Skeletspieren kunnen in het algemeen naar believen worden gecontracteerd en ontspannen om vrijwillige functies uit te voeren, zoals beweging.Ze beheersen ook activiteiten zoals urineren en ontlasting.Skeletspieren worden ook beschouwd als cruciaal voor sommige onvrijwillige functies, zoals ademhaling.

De cellen die skeletspierweefsel vormen zijn lang en vezelachtig.Er wordt aangenomen dat er twee soorten spiervezels zijn die de menselijke soort, type I en type IIB gemeen hebben.Elk type heeft meestal verschillende kenmerken.De verschillende spiergroepen van het lichaam bestaan meestal uit verschillende concentraties van elk type spiervezel, afhankelijk van de functies van elke individuele spiergroep.
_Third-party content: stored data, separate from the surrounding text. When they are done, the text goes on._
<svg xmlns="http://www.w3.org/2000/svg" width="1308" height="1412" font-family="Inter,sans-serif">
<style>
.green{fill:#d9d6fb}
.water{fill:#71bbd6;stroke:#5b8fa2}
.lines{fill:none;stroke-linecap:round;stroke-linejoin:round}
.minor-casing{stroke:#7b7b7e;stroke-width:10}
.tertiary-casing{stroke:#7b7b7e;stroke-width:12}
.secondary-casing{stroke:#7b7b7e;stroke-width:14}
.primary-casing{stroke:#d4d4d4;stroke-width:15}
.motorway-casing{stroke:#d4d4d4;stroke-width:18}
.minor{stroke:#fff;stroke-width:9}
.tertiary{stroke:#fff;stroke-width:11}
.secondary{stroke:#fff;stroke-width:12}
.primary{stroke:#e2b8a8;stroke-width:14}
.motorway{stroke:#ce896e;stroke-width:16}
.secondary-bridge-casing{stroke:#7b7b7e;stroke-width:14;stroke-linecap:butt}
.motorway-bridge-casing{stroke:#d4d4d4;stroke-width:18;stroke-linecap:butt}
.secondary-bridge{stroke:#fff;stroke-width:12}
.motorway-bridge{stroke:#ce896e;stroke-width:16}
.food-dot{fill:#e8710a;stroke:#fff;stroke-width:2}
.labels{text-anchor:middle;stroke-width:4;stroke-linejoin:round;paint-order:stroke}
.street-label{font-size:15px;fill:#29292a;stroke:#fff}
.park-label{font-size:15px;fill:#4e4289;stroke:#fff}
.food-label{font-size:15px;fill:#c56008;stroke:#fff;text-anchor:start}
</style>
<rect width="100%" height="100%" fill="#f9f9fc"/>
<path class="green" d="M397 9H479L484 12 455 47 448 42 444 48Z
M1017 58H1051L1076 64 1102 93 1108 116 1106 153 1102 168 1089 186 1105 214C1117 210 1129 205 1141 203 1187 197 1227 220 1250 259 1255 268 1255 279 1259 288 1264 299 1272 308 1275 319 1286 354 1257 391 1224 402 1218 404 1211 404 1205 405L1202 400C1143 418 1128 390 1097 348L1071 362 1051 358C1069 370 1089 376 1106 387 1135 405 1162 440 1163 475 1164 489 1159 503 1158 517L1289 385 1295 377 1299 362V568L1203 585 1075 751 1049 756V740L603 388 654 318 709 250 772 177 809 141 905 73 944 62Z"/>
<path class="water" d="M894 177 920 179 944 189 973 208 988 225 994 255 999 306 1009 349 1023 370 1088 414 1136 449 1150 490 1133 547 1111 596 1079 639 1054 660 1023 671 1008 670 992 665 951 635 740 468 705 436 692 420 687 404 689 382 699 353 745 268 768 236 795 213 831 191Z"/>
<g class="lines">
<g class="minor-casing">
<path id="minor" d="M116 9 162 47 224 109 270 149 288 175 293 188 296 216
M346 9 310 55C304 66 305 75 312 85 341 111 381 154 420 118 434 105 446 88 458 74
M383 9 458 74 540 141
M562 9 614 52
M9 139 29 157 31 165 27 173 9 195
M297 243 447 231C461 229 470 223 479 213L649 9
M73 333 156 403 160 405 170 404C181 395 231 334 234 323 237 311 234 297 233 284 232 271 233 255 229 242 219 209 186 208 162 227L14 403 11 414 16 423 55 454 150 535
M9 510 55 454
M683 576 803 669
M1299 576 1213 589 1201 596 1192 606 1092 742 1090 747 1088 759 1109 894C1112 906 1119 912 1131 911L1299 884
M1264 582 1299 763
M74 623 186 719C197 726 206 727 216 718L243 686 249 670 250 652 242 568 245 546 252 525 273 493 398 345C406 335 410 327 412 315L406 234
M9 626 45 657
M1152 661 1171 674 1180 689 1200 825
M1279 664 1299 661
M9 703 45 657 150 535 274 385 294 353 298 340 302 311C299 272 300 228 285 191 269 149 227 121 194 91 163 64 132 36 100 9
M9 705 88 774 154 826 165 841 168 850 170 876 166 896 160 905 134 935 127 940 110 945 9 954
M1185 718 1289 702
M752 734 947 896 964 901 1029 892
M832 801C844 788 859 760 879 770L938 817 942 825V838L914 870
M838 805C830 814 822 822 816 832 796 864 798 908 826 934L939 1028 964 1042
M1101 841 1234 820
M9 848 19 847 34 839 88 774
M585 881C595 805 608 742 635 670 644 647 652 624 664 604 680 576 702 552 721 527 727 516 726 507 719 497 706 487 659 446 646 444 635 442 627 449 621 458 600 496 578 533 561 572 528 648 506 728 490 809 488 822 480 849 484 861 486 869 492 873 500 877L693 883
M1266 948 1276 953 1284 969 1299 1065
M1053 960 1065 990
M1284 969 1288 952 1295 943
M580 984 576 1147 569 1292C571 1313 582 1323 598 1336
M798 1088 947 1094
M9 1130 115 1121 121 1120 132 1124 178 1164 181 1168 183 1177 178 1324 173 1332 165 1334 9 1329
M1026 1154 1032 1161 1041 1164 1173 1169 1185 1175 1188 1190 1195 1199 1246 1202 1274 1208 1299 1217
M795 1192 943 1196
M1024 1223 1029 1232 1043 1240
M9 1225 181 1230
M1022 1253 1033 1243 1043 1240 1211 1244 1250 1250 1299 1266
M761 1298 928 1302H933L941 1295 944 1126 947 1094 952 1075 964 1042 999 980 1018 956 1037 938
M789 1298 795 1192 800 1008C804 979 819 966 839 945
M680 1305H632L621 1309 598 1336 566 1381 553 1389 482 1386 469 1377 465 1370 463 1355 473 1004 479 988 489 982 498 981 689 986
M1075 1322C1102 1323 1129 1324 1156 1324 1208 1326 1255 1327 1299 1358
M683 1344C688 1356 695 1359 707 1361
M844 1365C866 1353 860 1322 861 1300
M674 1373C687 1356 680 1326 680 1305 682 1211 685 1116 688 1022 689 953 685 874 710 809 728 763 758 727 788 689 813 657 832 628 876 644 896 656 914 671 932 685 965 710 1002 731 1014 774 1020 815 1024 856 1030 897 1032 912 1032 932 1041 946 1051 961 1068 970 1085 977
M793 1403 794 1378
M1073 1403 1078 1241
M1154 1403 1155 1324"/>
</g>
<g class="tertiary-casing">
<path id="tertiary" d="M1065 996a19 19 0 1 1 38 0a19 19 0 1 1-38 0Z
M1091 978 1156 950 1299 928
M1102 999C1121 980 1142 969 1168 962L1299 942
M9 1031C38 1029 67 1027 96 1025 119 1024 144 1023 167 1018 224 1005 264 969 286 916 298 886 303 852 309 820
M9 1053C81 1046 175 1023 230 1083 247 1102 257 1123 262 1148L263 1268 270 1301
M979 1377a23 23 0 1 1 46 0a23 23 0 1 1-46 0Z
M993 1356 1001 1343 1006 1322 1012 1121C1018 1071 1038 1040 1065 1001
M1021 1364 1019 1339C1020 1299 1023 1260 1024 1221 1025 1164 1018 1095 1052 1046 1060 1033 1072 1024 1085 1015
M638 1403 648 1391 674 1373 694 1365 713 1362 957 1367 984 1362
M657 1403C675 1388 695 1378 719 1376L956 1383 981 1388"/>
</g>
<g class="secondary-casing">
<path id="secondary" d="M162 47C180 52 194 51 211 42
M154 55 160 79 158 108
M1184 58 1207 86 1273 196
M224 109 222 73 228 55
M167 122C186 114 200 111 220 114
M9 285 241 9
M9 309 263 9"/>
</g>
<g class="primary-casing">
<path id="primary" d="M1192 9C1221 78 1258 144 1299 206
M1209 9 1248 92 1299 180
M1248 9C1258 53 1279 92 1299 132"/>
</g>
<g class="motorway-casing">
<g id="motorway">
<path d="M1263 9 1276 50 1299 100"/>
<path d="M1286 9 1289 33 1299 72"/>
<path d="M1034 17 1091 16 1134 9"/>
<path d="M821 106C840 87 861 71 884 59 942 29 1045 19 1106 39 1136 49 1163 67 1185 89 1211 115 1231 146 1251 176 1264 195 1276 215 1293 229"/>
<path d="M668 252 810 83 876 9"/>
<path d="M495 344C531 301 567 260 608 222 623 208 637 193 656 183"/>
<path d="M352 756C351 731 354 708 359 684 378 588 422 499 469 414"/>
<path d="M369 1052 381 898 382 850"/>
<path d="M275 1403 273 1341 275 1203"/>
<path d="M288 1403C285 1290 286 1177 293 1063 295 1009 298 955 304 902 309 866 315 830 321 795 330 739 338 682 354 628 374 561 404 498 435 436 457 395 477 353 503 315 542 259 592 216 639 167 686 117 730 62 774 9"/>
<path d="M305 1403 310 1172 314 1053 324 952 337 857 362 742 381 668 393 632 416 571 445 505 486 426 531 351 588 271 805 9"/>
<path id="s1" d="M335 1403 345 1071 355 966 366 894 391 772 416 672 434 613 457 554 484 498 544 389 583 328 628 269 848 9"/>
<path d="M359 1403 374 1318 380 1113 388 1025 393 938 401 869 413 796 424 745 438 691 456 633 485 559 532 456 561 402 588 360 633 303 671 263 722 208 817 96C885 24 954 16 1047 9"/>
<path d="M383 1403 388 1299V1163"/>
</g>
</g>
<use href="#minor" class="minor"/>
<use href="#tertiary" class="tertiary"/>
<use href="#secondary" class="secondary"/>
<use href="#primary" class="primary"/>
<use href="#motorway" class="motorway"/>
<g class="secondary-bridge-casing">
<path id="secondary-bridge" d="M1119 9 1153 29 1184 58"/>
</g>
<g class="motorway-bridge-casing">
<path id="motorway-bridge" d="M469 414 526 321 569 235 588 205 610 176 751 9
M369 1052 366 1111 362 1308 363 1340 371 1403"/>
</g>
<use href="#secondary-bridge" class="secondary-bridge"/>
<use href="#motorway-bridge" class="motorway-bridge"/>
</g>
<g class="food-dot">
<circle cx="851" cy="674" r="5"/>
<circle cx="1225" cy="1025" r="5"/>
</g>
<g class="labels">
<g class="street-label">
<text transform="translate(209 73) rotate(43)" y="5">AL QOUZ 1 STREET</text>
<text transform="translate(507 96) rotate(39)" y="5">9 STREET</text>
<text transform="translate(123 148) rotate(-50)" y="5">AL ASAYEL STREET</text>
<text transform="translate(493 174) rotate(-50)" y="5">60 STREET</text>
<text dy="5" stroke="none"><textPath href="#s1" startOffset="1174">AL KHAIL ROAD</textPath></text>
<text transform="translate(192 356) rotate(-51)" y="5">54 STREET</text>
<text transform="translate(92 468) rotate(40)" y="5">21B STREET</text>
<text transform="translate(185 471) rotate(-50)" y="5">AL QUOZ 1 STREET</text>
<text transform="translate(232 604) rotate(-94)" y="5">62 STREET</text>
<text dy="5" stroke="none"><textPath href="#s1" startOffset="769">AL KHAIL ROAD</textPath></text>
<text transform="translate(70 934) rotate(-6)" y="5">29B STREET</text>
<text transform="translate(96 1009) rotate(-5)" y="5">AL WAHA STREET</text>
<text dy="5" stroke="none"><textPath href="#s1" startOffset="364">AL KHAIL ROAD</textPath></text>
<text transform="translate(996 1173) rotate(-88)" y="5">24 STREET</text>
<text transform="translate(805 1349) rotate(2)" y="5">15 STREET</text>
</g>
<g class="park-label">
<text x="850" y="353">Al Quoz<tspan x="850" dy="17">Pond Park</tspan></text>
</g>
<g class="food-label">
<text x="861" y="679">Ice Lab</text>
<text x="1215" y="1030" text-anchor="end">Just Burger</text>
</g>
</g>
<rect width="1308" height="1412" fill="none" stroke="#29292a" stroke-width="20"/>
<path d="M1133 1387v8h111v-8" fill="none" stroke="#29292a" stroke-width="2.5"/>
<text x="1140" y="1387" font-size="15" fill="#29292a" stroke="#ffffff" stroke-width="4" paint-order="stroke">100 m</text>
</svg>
Type I spiervezels samentrekken over het algemeen langzaam.Ze bezwijken meestal niet zo snel voor vermoeidheid als Type IIB spiervezels misschien.Grote hoeveelheden myoglobine, het eiwit dat zuurstof in cellen draagt, worden meestal aangetroffen in type I spiervezels.Als gevolg hiervan worden deze spieren geacht om snel grote hoeveelheden energie te produceren.Type I spiervezels worden vaak aangetroffen in hun hoogste concentraties in het skeletspierweefsel van de rug, benen en nek, omdat deze spieren constant moeten werken om de houding te behouden en beweging te vergemakkelijken.
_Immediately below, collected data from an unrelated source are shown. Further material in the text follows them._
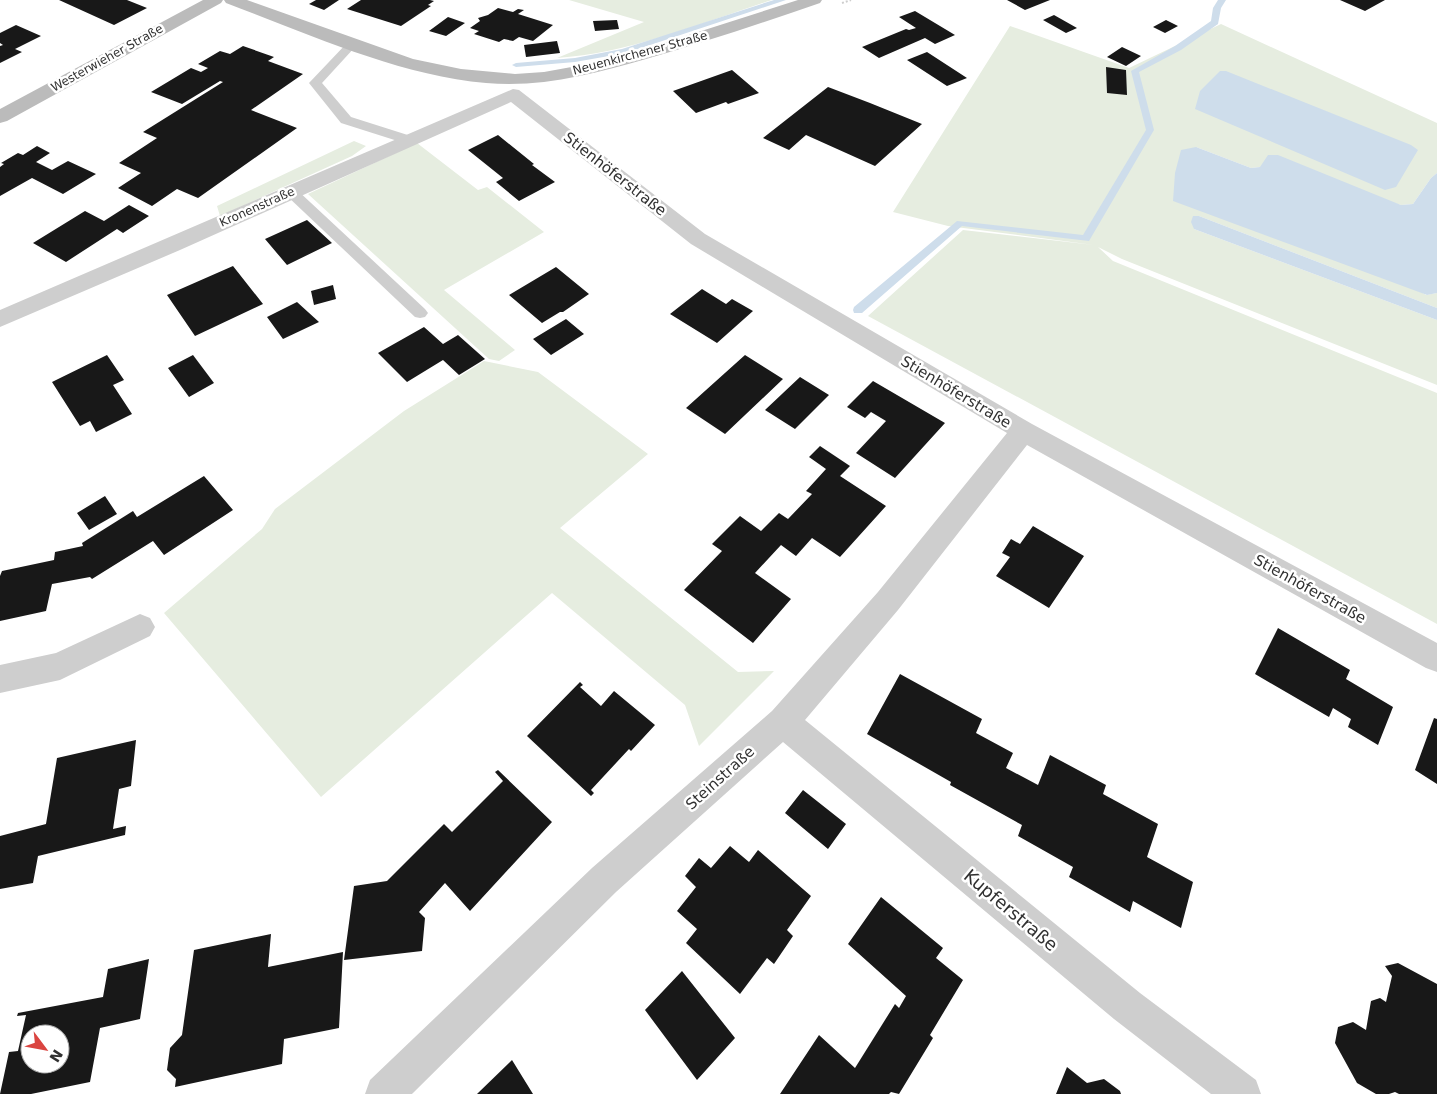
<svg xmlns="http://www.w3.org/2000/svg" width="1437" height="1094" font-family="'DejaVu Sans',sans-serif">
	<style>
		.green { fill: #e6ede0 }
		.water { fill: #ceddeb }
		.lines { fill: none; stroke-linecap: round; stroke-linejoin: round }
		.stream { fill: #ceddeb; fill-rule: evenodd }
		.building { fill: #181818; fill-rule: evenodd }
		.path { stroke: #cecece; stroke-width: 2; stroke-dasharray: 2 2; stroke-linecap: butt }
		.lane { fill: #cecece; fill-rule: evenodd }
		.street { fill: #cecece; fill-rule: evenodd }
		.secondary { fill: #bbb; fill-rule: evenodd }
		.labels { text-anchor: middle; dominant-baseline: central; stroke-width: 5; stroke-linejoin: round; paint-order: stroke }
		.far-street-label { font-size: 12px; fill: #313131; stroke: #fff }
		.street-label { font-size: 15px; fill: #313131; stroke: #fff }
		.near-street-label { font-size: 18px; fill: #313131; stroke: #fff }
	</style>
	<rect width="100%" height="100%" fill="#fff"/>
	<path class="green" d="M569,0H772C704,22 628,54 557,58L644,22Z
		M1221,24L1437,123V173L1431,178L1413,204L1401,205L1260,167L1251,168L1196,147L1426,295L1437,293V308L1199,216L1194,229L1437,320V385L1122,259L1098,247L1113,261L1437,393V624L868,316L963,230L1094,245L948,226L893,212L1010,26L1129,68Z
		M354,141L366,146L352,156L220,216L217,206Z
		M417,143L478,190L487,187L544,232L444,290L515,350L499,361L489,359L308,194Z
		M484,361L538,372L648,454L560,528L738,672L774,671L699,746L685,705L552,593L321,797L164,613L262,529L275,509L404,411Z"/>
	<path class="water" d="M1220,71H1226L1411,145L1418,150L1396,187L1385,190L1195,109L1200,91Z
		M1196,147L1251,168L1260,167L1268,155H1278L1401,205L1413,204L1431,178L1437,173V293L1427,295L1173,201L1175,173L1181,150Z
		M1193,216H1199L1437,308V320L1194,229L1191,222Z"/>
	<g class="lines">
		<path class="stream" d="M774,0H786L626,53L575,62L516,67L512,65L516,63L575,58L622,49Z
			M1218,0H1226L1221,8L1218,24L1181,50L1139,72L1154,130L1089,241L962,226L862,313H854L853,310L854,307L957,221L1083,235L1146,130L1131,71L1175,46L1211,21L1213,8Z"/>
	</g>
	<path class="building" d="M59,0H127L147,8L114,25Z
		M316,0H339L324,10L309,4Z
		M361,0H430L434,1L428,5L431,6L401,26L347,9Z
		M1007,0H1050L1025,10Z
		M1340,0H1385L1365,11Z
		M498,8L513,12L518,9L524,10L518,14L553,25L533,41L519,37L513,41L504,39L499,42L474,34L479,31L470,28L480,21L478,18L488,15Z
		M915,11L955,35L935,44L925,38L879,58L862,47L906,29L909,30L916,28L899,17Z
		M1054,15L1077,28L1066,33L1043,20Z
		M448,17L465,23L446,36L429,31Z
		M617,20L619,29L595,31L593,21Z
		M1166,20L1178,26L1165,33L1153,27Z
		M16,25L41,36L15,49L22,52L0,63V46L3,45L0,43V33Z
		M557,41L560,53L526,57L524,45Z
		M243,46L274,57L268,61L303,74L251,110L297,128L198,198L177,189L152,206L118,188L141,173L119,163L157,138L143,132L223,82L220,81L182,104L151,92L191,68L201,72L208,68L198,64L220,51L230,54Z
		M1122,47L1141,56L1126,66L1107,57Z
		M927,52L967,78L947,86L907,60Z
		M1106,67L1126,70L1127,95L1107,93Z
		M732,70L759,93L728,104L726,102L696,113L673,91Z
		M828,87L870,103L922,124L875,166L806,135L789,150L763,138Z
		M498,135L534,164L532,165L555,182L519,201L496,182L503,178L468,150Z
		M37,146L50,153L36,162L52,170L68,161L96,174L63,194L32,178L0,196V167L4,164L1,163L18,153L23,155Z
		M129,205L149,216L123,233L117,229L66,262L33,243L85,211L104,221Z
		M307,220L332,243L287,265L265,239Z
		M233,266L263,304L195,336L167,295Z
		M556,267L589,294L563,312H560L542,323L509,295Z
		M333,285L336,299L314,305L311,291Z
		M702,289L726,304L732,299L753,311L717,343L670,314Z
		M297,302L319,322L283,339L267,317Z
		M566,319L584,334L551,355L533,339Z
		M424,327L443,344L458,335L485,359L459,375L443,360L407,382L378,353Z
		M107,355L124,380L113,385L132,414L96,432L90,421L80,426L52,382Z
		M193,355L214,383L189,397L168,368Z
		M745,355L783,379L725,434L686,408Z
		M800,377L829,395L795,429L765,410Z
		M873,381L945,423L895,478L856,453L886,421L871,412L865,418L847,407Z
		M820,446L850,466L840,476L886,506L840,557L812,538L796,556L781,545L755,573L791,599L753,643L684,590L722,551L712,544L740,516L761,531L779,513L788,519L812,494L806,491L826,469L809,457Z
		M204,476L233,510L164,555L153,541L92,579L90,577L52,584L46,611L0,621V576L2,571L54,560L55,552L83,546L82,543L133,511L137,517Z
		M105,496L117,514L89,530L77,513Z
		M1033,526L1084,556L1049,608L996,576L1010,557L1002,553L1011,539L1020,544Z
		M1278,628L1350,670L1346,679L1393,707L1378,745L1348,727L1351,719L1333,708L1329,717L1255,674Z
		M900,674L982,719L976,733L1013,753L1006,768L1038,785L1050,755L1106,785L1103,794L1158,824L1147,857L1193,882L1181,928L1133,901L1130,912L1069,877L1073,867L1018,836L1022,825L950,785L951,782L867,734Z
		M580,682L583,685L580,687L601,706L614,691L655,725L631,751L629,749L591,790L594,793L591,796L527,736Z
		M1434,718L1437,719V784L1415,770Z
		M136,740L131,786L119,789L113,829L126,826L125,835L38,856L33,883L0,889V836L46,824L57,758Z
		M498,770L552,822L470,911L445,883L419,912L425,918L422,951L344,960L354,886L387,881L444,824L452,832L503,781L495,772Z
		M803,790L846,824L828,849L785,813Z
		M730,846L749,862L758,850L811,896L787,930L793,936L774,964L767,958L740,994L686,943L697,929L677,911L696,887L685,876L699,858L711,868Z
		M881,897L943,948L936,958L963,980L930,1035L933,1038L899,1094L891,1092L889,1094H780L819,1035L855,1068L895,1004L899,1008L906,996L848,944Z
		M271,934L268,967L343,952L339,1028L284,1039L282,1064L175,1087L176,1079L167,1070L170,1048L182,1035L194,950Z
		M149,959L140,1019L100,1028L90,1082L31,1094H0L9,1052L18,1051L26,1015L17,1016L18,1013L103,997L108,969ZM30,1034H60V1064H30Z
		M1398,963L1437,984V1094H1399L1395,1092L1389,1094H1376L1357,1083L1335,1043L1338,1027L1353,1022L1366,1030L1371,1001L1380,998L1386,1002L1392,976L1385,966Z
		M682,971L735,1038L697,1080L645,1010Z
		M512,1060L533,1094H477Z
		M1067,1067L1087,1083L1104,1079L1120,1091L1121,1094H1056Z"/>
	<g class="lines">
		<path class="path" d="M842,3L851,0"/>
		<path class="lane" d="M351,41L357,45L355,47L322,83L351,117L414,137L416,140L414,143H404L341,123L309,83L347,43Z
			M291,188L296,189L425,309L428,313L425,317L420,318L415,317L286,195L284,192L286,189Z"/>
		<path class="street" d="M513,89L519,90L705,234L1032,424L1437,643V672L1426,668L1027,445L898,610L805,720L1140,993L1256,1080L1261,1094H1211L1114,1019L783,742L616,892L412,1094H365L370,1080L592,868L772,711L878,592L1007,433L691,244L511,102L180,250L0,327V310Z
			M140,614L150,618L155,627L150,636L60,680L0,693V665L56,653Z"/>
		<path class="secondary" d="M203,0H223L221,3L7,121L0,123V109Z
			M224,0H247L413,59L461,69L515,74L544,72L588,64L670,41L798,0H822L820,3C762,23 705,42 646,59C594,74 541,88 486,83C397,75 309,34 226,3Z"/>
	</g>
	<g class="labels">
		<g class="far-street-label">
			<text transform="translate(640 53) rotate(-15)">Neuenkirchener Straße</text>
			<text transform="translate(107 58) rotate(-29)">Westerwieher Straße</text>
			<text transform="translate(257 207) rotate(-24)">Kronenstraße</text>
		</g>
		<g class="street-label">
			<text transform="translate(615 174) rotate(38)">Stienhöferstraße</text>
			<text transform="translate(956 392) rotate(31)">Stienhöferstraße</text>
			<text transform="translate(1310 589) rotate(29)">Stienhöferstraße</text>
			<text transform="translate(720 778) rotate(-42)">Steinstraße</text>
		</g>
		<g class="near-street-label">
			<text transform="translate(1011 910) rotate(40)">Kupferstraße</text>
		</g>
	</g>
	<g transform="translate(45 1049) rotate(122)"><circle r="24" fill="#ffffff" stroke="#adadad"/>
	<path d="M0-4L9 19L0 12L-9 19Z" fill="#da4440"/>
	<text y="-8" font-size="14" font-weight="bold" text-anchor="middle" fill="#313131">N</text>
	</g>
</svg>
Type IIB spiervezels samentrekken meestal snel.Ze ontvangen over het algemeen niet de grotere zuurstofvoorraden die type I spiervezels ontvangen.Type IIB spiervezels wordt verondersteld sneller vermoeid te zijn dan Type I spiervezels.Dit type skeletspiervezels wordt vaak gevonden in de hoogste concentraties in de armen en schouders, omdat deze spieren over het algemeen minder vaak worden gebruikt dan die van de rug en nek.Skeletspierweefsel bestaat echter meestal uit een mix van beide soorten vezels, waarbij de gemiddelde persoon 40 procent type I -vezels en 60 procent type IIB -vezels bezit.